Listed records >>
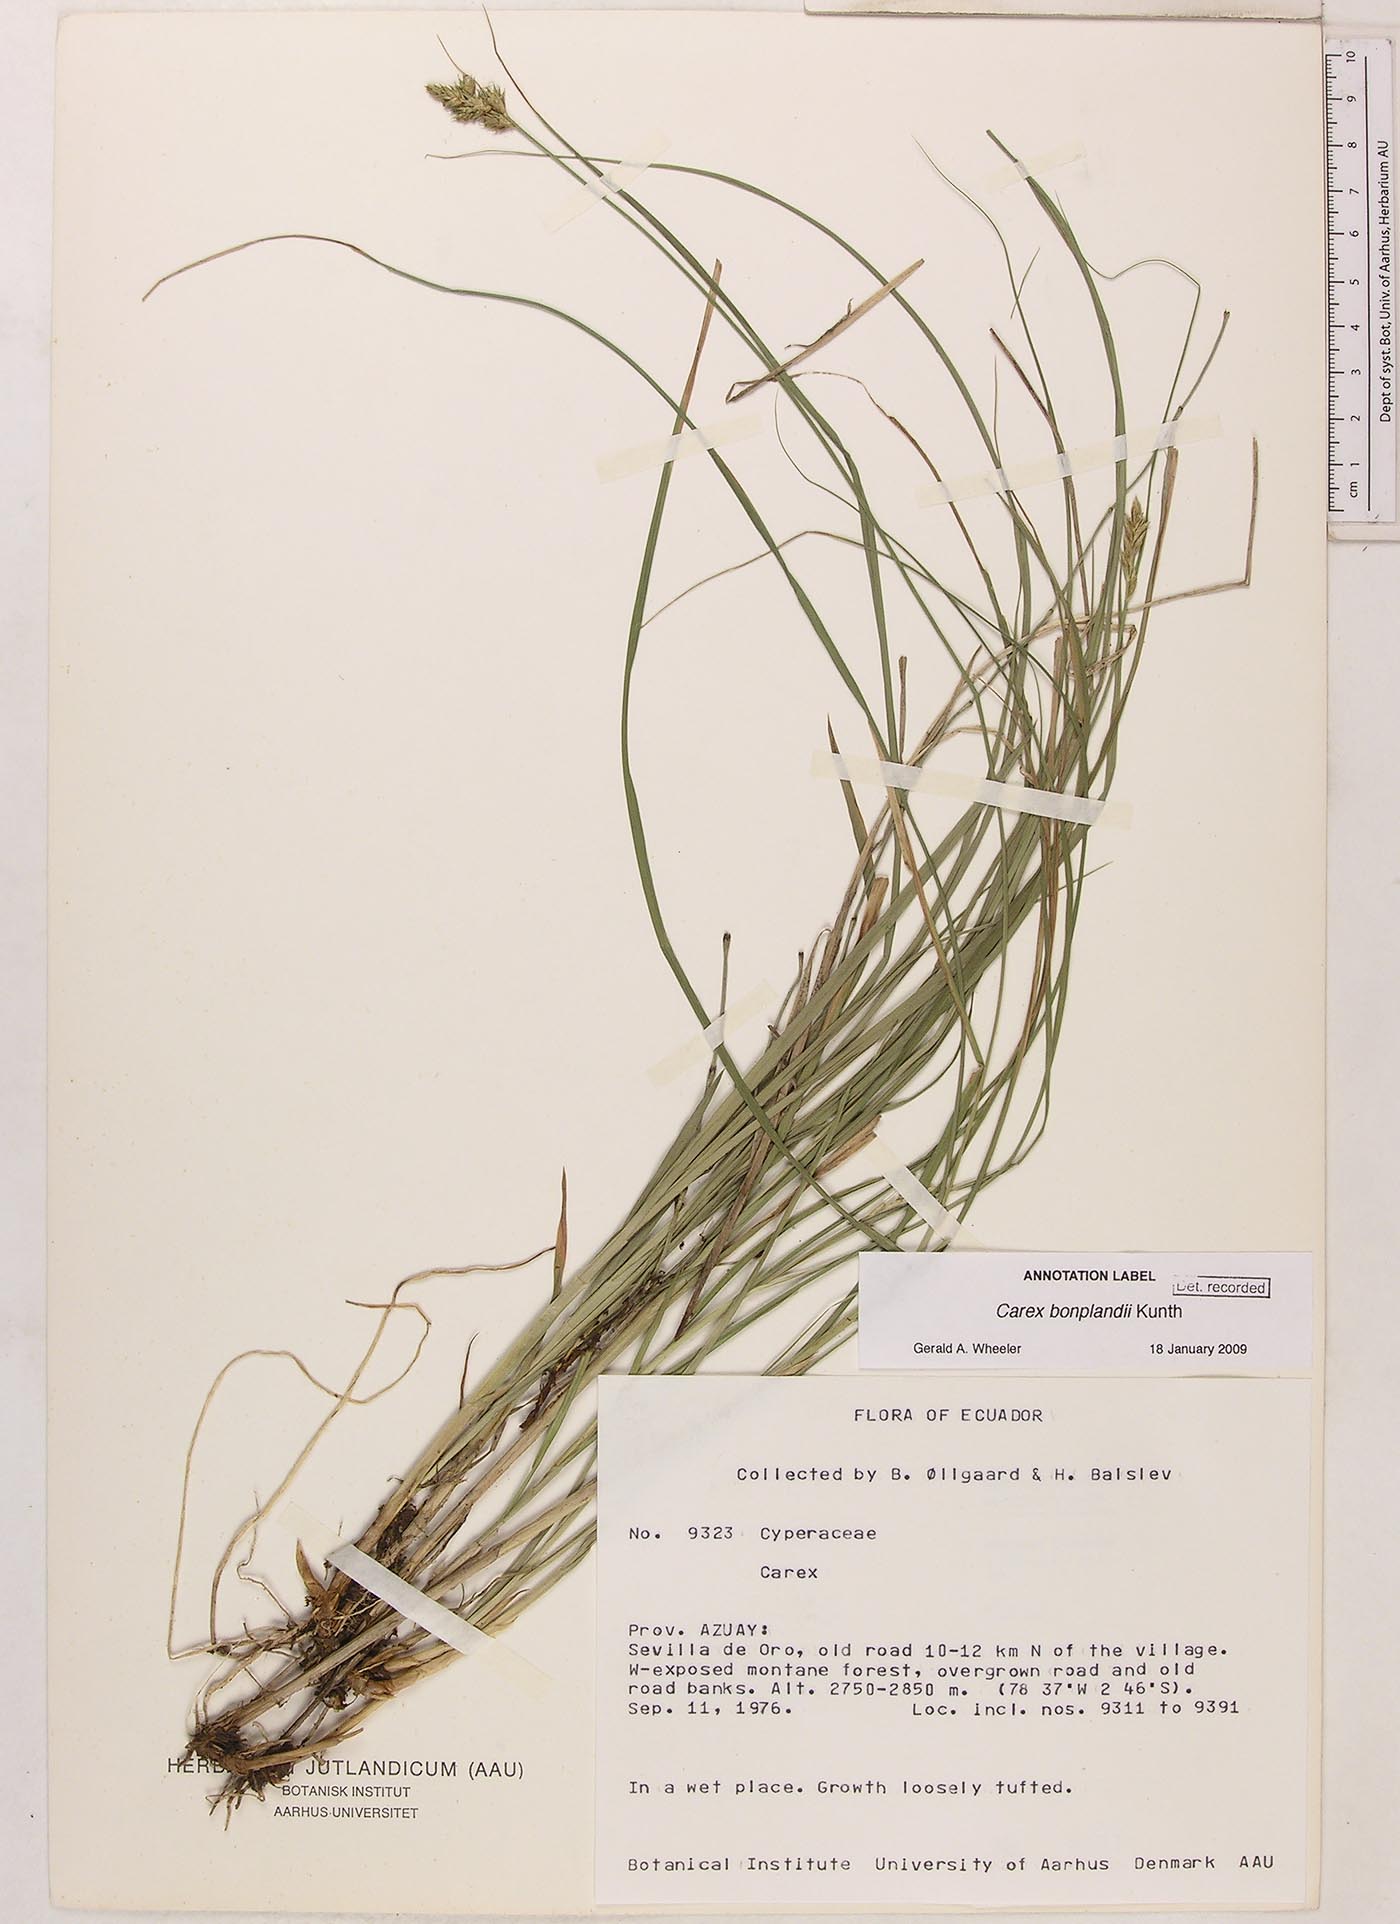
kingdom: Plantae
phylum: Tracheophyta
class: Liliopsida
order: Poales
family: Cyperaceae
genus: Carex
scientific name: Carex bonplandii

Task goal >> Convert these lines into a Markdown table with the columns "Number" and "Line," one row per line, skipping any blank lines. Leave the pictures out.

Written response >>
| Number | Line |
|---|---|
| 1 | kingdom: Plantae |
| 2 | phylum: Tracheophyta |
| 3 | class: Liliopsida |
| 4 | order: Poales |
| 5 | family: Cyperaceae |
| 6 | genus: Carex |
| 7 | scientific name: Carex bonplandii |